━━━ Text
Yep, I can add a helper for that, but I'm not sure how to
deduplicate it further while trying not to pollute the
napi polling path.
Joe Damato Oct. 9, 2024, 4:13 p.m. UTC | #3
On Wed, Oct 09, 2024 at 04:09:53PM +0100, Pavel Begunkov wrote:
> On 10/8/24 23:25, Joe Damato wrote:
> > On Mon, Oct 07, 2024 at 03:15:56PM -0700, David Wei wrote:
> > > From: Pavel Begunkov <asml.silence@gmail.com>
> > 
> > [...]
> > 
> > > However, from time to time we need to synchronise with the napi, for
> > > example to add more user memory or allocate fallback buffers. Add a
> > > helper function napi_execute that allows to run a custom callback from
> > > under napi context so that it can access and modify napi protected
> > > parts of io_uring. It works similar to busy polling and stops napi from
> > > running in the meantime, so it's supposed to be a slow control path.
━━━━━━
━━━ Records shown
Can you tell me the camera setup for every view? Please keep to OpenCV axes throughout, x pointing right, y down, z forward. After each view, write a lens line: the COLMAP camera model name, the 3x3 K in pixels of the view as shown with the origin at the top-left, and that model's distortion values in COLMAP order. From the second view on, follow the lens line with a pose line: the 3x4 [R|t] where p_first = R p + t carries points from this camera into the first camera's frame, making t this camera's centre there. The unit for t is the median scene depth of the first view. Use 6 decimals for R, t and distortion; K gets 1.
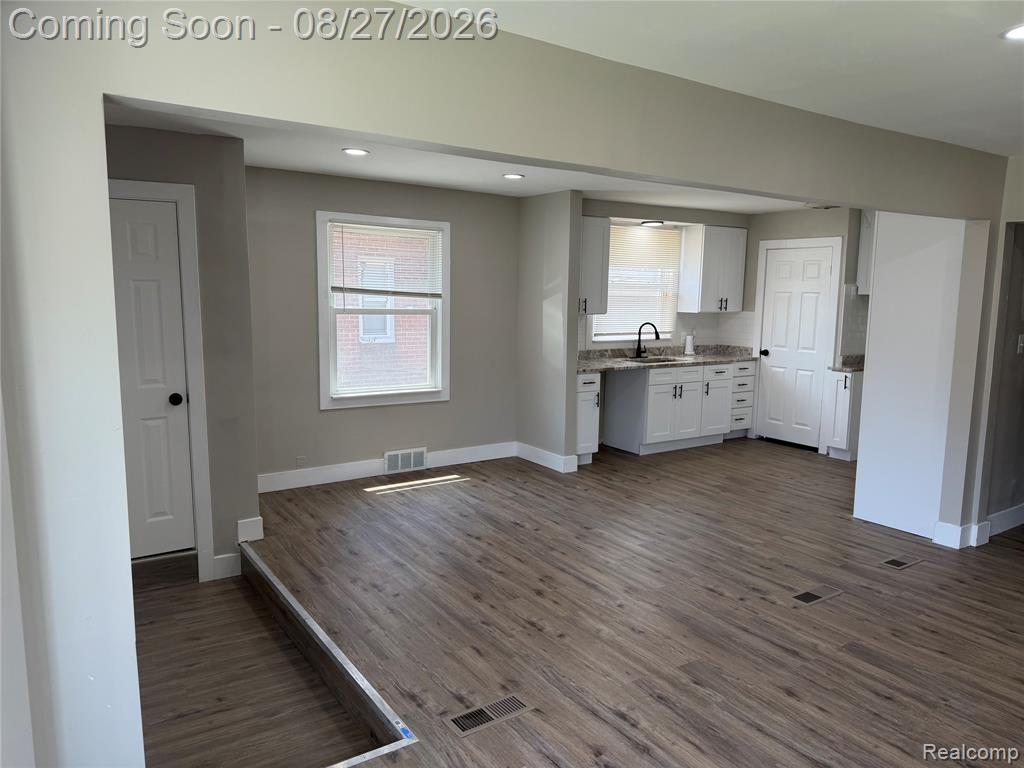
lens RADIAL K [[715.9, 0, 512.0], [0, 715.9, 384.0], [0, 0, 1]] dist [0.053166, -0.069641]
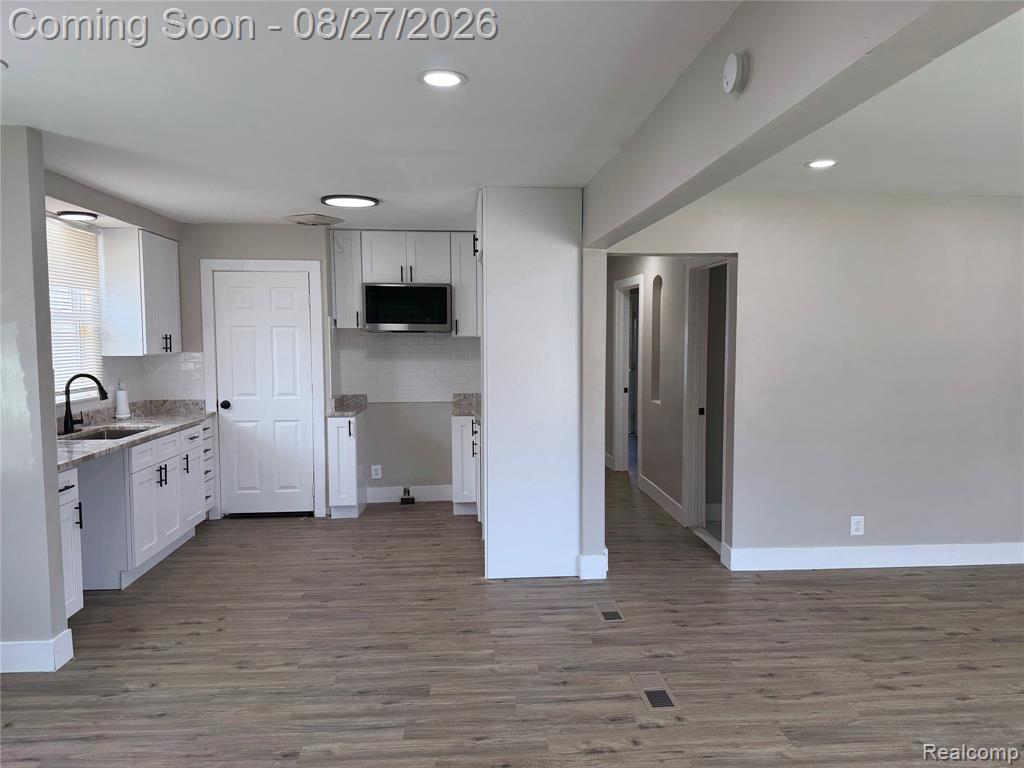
lens RADIAL K [[713.8, 0, 512.0], [0, 713.8, 384.0], [0, 0, 1]] dist [0.046679, -0.053460]
pose [[0.485770, -0.071932, 0.871122, -0.206308], [0.121590, 0.992480, 0.014150, -0.048454], [-0.865589, 0.099046, 0.490863, 0.443950]]
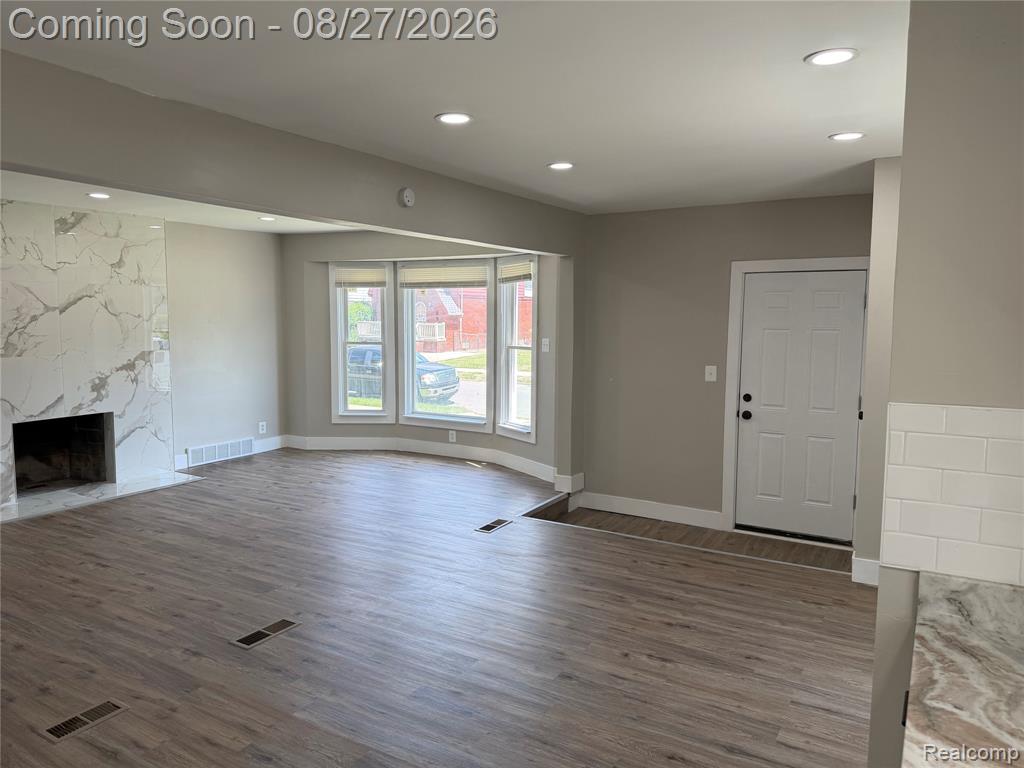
lens RADIAL K [[713.8, 0, 512.0], [0, 713.8, 384.0], [0, 0, 1]] dist [0.046679, -0.053460]
pose [[-0.904383, 0.025654, -0.425950, 0.324454], [-0.072564, 0.974407, 0.212755, -0.145152], [0.420507, 0.223321, -0.879376, 1.163882]]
━━━━━━
● **Exercise instructions**:
- A) In the napi thread, what helper function does the quoted patch add for running a custom callback from under napi context?
- B) Pick up the napi thread after its last line and write what comes next.

● **Written answers**:
- A) napi_execute

- B)
> > > 
> > > Signed-off-by: Pavel Begunkov <asml.silence@gmail.com>
> > > Signed-off-by: David Wei <dw@davidwei.uk>
> > 
> > [...]
> > 
> > > diff --git a/net/core/dev.c b/net/core/dev.c
> > > index 1e740faf9e78..ba2f43cf5517 100644
> > > --- a/net/core/dev.c
> > > +++ b/net/core/dev.c
> > > @@ -6497,6 +6497,59 @@ void napi_busy_loop(unsigned int napi_id,
> > >   }
> > >   EXPORT_SYMBOL(napi_busy_loop);
> > > +void napi_execute(unsigned napi_id,
> > > +		  void (*cb)(void *), void *cb_arg)
> > > +{
> > > +	struct napi_struct *napi;
> > > +	bool done = false;
> > > +	unsigned long val;
> > > +	void *have_poll_lock = NULL;
> > > +
> > > +	rcu_read_lock();
> > > +
> > > +	napi = napi_by_id(napi_id);
> > > +	if (!napi) {
> > > +		rcu_read_unlock();
> > > +		return;
> > > +	}
> > > +
> > > +	if (!IS_ENABLED(CONFIG_PREEMPT_RT))
> > > +		preempt_disable();
> > > +	for (;;) {
> > > +		local_bh_disable();
> > > +		val = READ_ONCE(napi->state);
> > > +
> > > +		/* If multiple threads are competing for this napi,
> > > +		* we avoid dirtying napi->state as much as we can.
> > > +		*/
> > > +		if (val & (NAPIF_STATE_DISABLE | NAPIF_STATE_SCHED |
> > > +			  NAPIF_STATE_IN_BUSY_POLL))
> > > +			goto restart;
> > > +
> > > +		if (cmpxchg(&napi->state, val,
> > > +			   val | NAPIF_STATE_IN_BUSY_POLL |
> > > +				 NAPIF_STATE_SCHED) != val)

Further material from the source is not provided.